• Assigned task: Rename "Notebooks" to "Laptops" throughout the data below, and leave everything else the same.

BEGIN Excerpted data

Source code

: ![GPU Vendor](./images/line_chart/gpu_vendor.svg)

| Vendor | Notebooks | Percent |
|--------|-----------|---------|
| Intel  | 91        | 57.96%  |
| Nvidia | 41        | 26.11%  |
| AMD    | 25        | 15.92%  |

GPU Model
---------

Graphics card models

END Excerpted data

• Expected answer:
Source code

: ![GPU Vendor](./images/line_chart/gpu_vendor.svg)

| Vendor | Laptops | Percent |
|--------|-----------|---------|
| Intel  | 91        | 57.96%  |
| Nvidia | 41        | 26.11%  |
| AMD    | 25        | 15.92%  |

GPU Model
---------

Graphics card models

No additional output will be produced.